From NBC's Mike Viqueira
House Republicans -- both giddy and emboldened after their impromptu speechifying on the House floor last Friday to a dark House of Representatives gained attention and provided a much needed morale boost -- are going to do it all over again today.
At around 10:00 am ET, 12 to 15 of their number will muster in historic Statuary Hall, then march past cameras as they advance on the House chamber, where inside the lights and microphones are still cold. No matter, for once inside the gates they will turn and deliver a series of addresses urging Speaker Nancy Pelosi to bring the body back into session in order to vote on offshore drilling.

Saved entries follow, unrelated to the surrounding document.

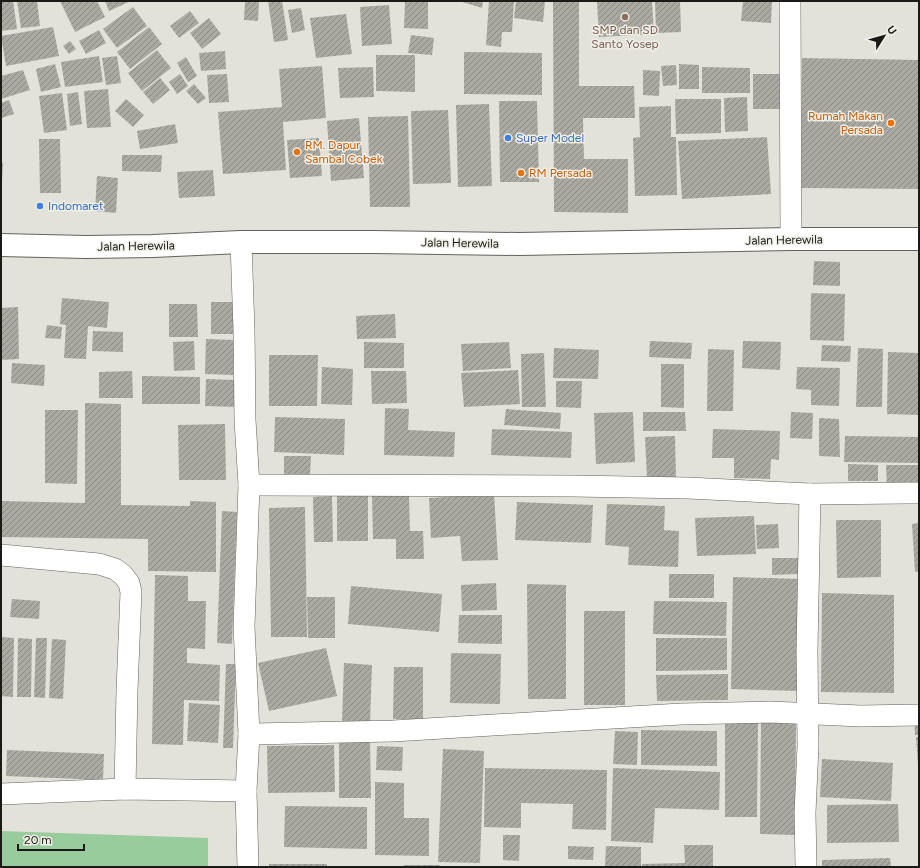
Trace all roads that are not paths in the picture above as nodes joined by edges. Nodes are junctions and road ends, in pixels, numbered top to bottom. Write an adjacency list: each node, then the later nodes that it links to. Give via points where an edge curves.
1 (790, 1): 2 (street)
2 (791, 239): 3 (main road, Jalan Herewila); 4 (main road, Jalan Herewila, via 519,244)
3 (919, 239)
4 (241, 242): 5 (main road, Jalan Herewila, via 86,247); 6 (street)
5 (1, 245)
6 (249, 485): 8 (street, via 580,486); 12 (street, via 244,626)
7 (919, 493): 8 (street)
8 (810, 494): 10 (street)
9 (1, 555): 13 (street, via 99,564 115,569 129,583 131,592)
10 (807, 714): 11 (street); 12 (street, via 681,714 393,731); 17 (street)
11 (919, 715)
12 (249, 734): 14 (street)
13 (126, 789): 14 (street); 15 (street)
14 (246, 791): 16 (street)
15 (1, 794)
16 (248, 867)
17 (806, 867)

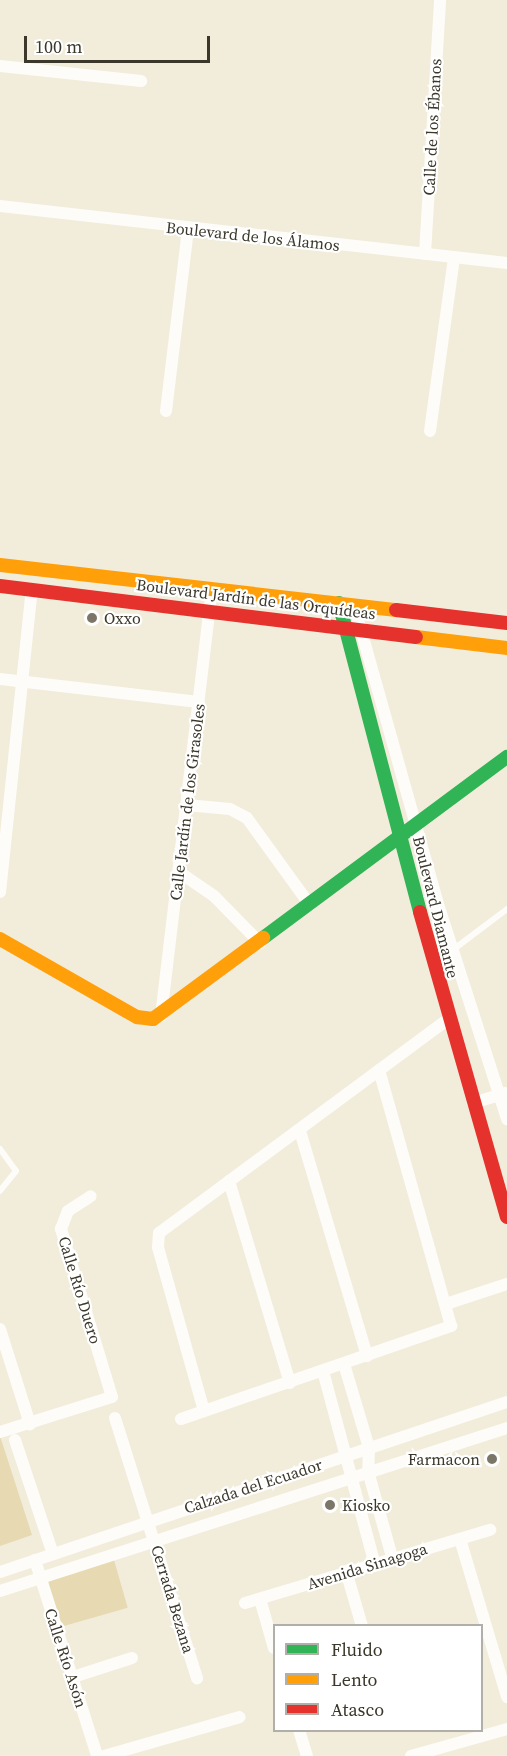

One thing that this isn't -- it's not a session of Congress. The House has adjourned until after Labor Day. What we have here is a group of Republicans who have delayed or busted their vacations in order to invite staffers and bewildered -- yet delighted -- tourists onto the floor to listen to them rail against Democrats and for more drilling.
And yet who knows? Maybe the guerilla tactics will really catch fire and the speaker's hand will be forced. It's worth noting that they are specifically not going to be calling on the president to call Congress back, as he has the power to do. They are focusing their attentions on Pelosi, who at this point is not likely to cave in. That might have something to do with it, since it is an open question whether or not members -- both Rs and Ds -- really want to come back here from hither and yon in the middle of the sacrosanct August recess to deal with this. Would the president bust his vacation, too? Best to keep the focus on Pelosi.
In any event, it's been obvious for weeks that Republicans think they have a winner with the issue of expanded offshore drilling. They have seized upon it like a lifeline in a year when most expect them to lose yet more seats in both the House and the Senate come November. Now, from the depths of their electoral despair, they are discovering that they still have some fight left in them.
So the House remains dark, the mics are off. The robo cameras in the chamber -- the ones whose output we see on C-Span -- are controlled by the House itself (read: Nancy Pelosi) and are also off and turned to face the wall.
Again, the revolution will not be televised. (But there was a video shot by a staffer from the last one that's on YouTube.)